Question

Cold air at \(5^{\circ} \mathrm{C}\) enters a 12 -cm-diameter, 20 -m-long isothermal pipe at a velocity of \(2.5 \mathrm{~m} / \mathrm{s}\) and leaves at \(19^{\circ} \mathrm{C}\). Estimate the surface temperature of the pipe.

Short answer

Based on the given information and calculated heat transfer rate, we can estimate the surface temperature of the pipe to be approximately equal to the final temperature of the air, which is \(19^{\circ} \mathrm{C}\).

Step-by-step solution

Calculate the area of the pipe

We can find the area of the pipe using the formula for the surface area of a cylinder (ignoring the top and bottom caps) as follows: Area \(A = 2 \pi r L\) where \(r\) is the radius of the pipe (half of the diameter) and \(L\) is the length of the pipe. Given the diameter of the pipe as \(12\,\text{cm}\), its radius is \(r = 6\,\text{cm}\). Also, the length is given as \(L = 20\,\text{m}\). Remember to convert \(r\) from centimeters to meters: \(r = 0.06\,\text{m}\). Now we can calculate the area: \(A = 2 \pi (0.06\,\text{m})(20\,\text{m}) \approx 7.54\,\text{m}^2\)

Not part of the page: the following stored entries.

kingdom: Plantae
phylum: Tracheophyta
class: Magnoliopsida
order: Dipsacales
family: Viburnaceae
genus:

Assume a value for the heat transfer coefficient (h)

Since we do not have information about the air's properties or the pipe's material, we can assume a value for the heat transfer coefficient (h) for gases: \(h = 25\,\text{W} / \text{m}^2 \text{K}\)

Calculate the heat transfer rate (Q)

We can use the formula for the heat transfer rate (Q) by convection: \(Q = h A \Delta T\) Where \(\Delta T\) is the temperature difference between the air and the pipe surface. Given the initial and final temperatures of the air, we can determine the average air temperature as follows: \(T_{avg} = \frac{5 + 19}{2} = 12^{\circ} \mathrm{C}\) Assuming that the pipe surface temperature (\(T_s\)) is approximately equal to the final temperature of the air (\(T_f\)), we can estimate the temperature difference between the air and the pipe surface: \(\Delta T = T_s - T_{avg}\) Now we can calculate the heat transfer rate: \(Q = h A \Delta T\) \(Q = (25\,\text{W} / \text{m}^2 \text{K})(7.54\,\text{m}^2)(19 - 12)\) \(Q = (25\,\text{W} / \text{m}^2 \text{K})(7.54\,\text{m}^2)(7\,K)\) \(Q \approx 1310.64\,\text{W}\)

Estimate the surface temperature of the pipe

We have assumed that the pipe surface temperature (\(T_s\)) is approximately equal to the final temperature of the air (\(T_f\)). Therefore, we can estimate the surface temperature of the pipe as: \(T_s \approx 19^{\circ} \mathrm{C}\) Considering the assumptions made, such as heat transfer coefficients and temperature approximation, it's important to notice that this value may not be very precise, but it is a reasonable estimate for the surface temperature of the pipe.